On the drive north, I took a few pictures of the recent Emerald Bay Fire. This is just south of Emerald Bay. The first shot is looking south. You can see the open areas near Camp Richardson in the background.
The Forest Service crews were out in strength dropping trees at the edge of the highway, putting down ground cloth and booms to prevent the coming storms from washing off the topsoil and then spraying with that green compound that promotes new growth.
At the staging area, Mike, Jacob and I discussed the sign, the surface of the parking area, signs, overflow parking, etc.
Then Mike said he wanted to see Miller Lake and the turn to the Richardson Trail. Now you must take in to account what I’m driving. It’s my daily driver, a 2012 Chevy Colorado. Now it has the Z-71 package and a 2.5″ lift and 33″ tires. A vehicle quite capable of doing most of the trails in the area, but yesterday, it also had a small load of firewood in the bed and two kayaks strapped to the top.
Up the trail we went. Then Mike asked Jacob if he wanted drive the loop and go out Blackwood Canyon. The Forest Service was driving a stock Ford Ranger, no lift. There were a few puddles that had already lapped at the door of the Ranger. I couldn’t let them drive the loop alone, so with kayaks and firewood in tow, we headed to Barker Pass.
At least I had my winter stuff in the truck: shovel, come-along, tow straps, etc.
Mike was riding with me so I could bend his ear on anything that came to mind. He glanced over and asked if we had enough fuel to make it out. I explained that I normally top off my tank before venturing off-road but I didn’t have that expectation today. I said we’d be fine, but was a little worried when the ‘low fuel’ light came on.
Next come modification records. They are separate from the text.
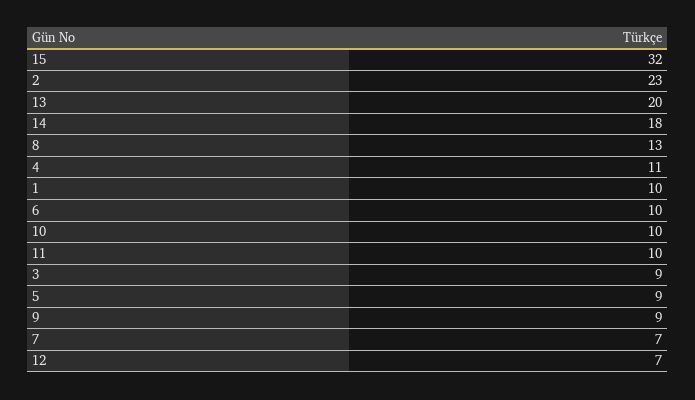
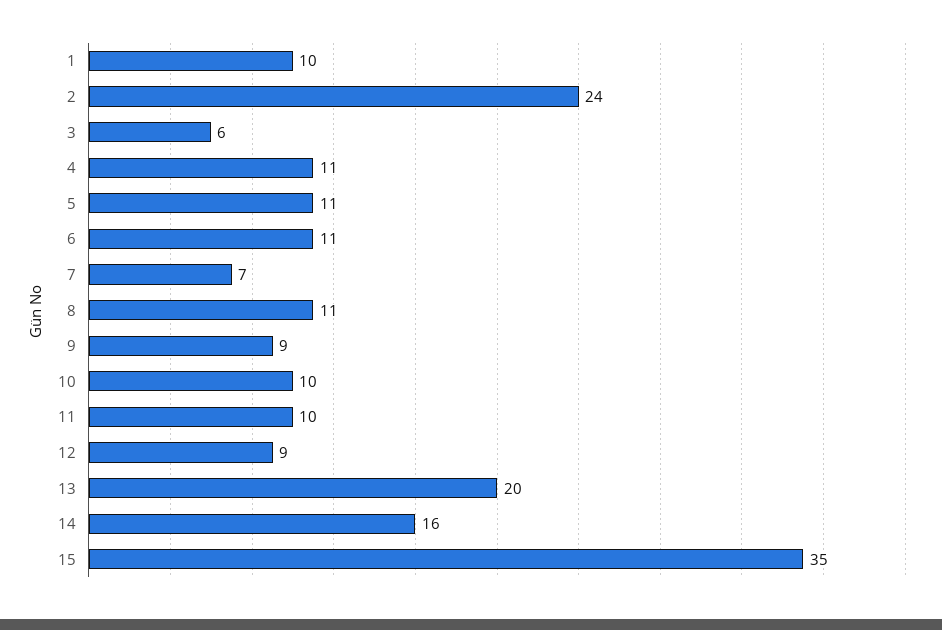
  {
-   "15": 32,
+   "15": 35,
-   "2": 23,
+   "2": 24,
    "13": 20,
-   "14": 18,
+   "14": 16,
-   "8": 13,
+   "8": 11,
    "4": 11,
    "1": 10,
-   "6": 10,
+   "6": 11,
    "10": 10,
    "11": 10,
-   "3": 9,
+   "3": 6,
-   "5": 9,
+   "5": 11,
    "9": 9,
    "7": 7,
-   "12": 7
+   "12": 9
  }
That situation was a great opportunity to discuss the new “No Outlet Nov 6th – June 16th” sign to prevent people from getting stuck at a gate on their way out Blackwood Canyon and not being able to turn around and drive all the way back out to the Rubicon staging area be it fuel, vehicle damage, darkness, injury, etc.
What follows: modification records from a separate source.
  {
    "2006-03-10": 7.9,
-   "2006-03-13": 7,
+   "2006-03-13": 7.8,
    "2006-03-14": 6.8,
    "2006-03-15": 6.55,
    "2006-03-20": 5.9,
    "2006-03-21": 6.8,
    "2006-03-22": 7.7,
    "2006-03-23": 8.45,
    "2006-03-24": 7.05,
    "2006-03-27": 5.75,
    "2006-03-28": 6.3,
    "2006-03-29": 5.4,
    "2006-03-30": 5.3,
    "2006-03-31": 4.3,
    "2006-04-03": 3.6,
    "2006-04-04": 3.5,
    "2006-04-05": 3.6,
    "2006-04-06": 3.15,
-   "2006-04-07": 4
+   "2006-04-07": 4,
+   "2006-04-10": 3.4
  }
We finished our day at the Middle Fork staging area discussing signage.
I ended up putting 17.4 gallons of fuel in my 19.5 gallon tank. We had plenty, but it was a long day as I didn’t get home until 5:20pm.
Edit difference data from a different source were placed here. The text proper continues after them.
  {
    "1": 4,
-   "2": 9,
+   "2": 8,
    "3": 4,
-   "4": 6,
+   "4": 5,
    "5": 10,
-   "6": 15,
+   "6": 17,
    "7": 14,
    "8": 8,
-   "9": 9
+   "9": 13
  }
Here is the email I recently received from the ENF regarding the Deer Valley Trail:
You are receiving this email to inform you that a Draft Decision Notice and Finding of No Significant Impact (FONSI) for the Deer Valley 4wd Trail Meadow Restoration and Blue Lakes/Meadow Lake Road Maintenance Project has been prepared and is available for your review. See attached cover letter.
The Draft Decision Notice and FONSI, Environmental Assessment (September 2016), and Specialist Reports can be found on the Eldorado National Forest website at: http://www.fs.fed.us/nepa/nepa_project_exp.php?project=45439
This proposed decision is subject to objection pursuant to 36 CFR 218. See attached cover letter for more information on the administrative review process. The legal notice announcing the opportunity to object to the proposed decision is anticipated to be published in the Mountain Democrat on September 30, 2016.
Please let me know if you have any questions. Thank you.
Matt Brown Botanist
The next step is a 45 day “objection period”. After that, Crabtree has to issue a final decision. Unfortunately, they can and will delay enough to postpone the re-opening of the trail until next season. The season officially ends Jan 1st but will most likely it will be moved up because of wet conditions.
Cover letter to object link:
So, next year, six weeks after the snow melts at the weather monitoring site, the trail will open. Historically, that will be mid-July although it could be as early as late June or as late as mid-August.
I have asked the ENF if we can perform trail maintenance this year on the approaches and departures to both creek crossings. This would allow the work to harden over winter, a common FS practice. The ENF has not replied to my emails.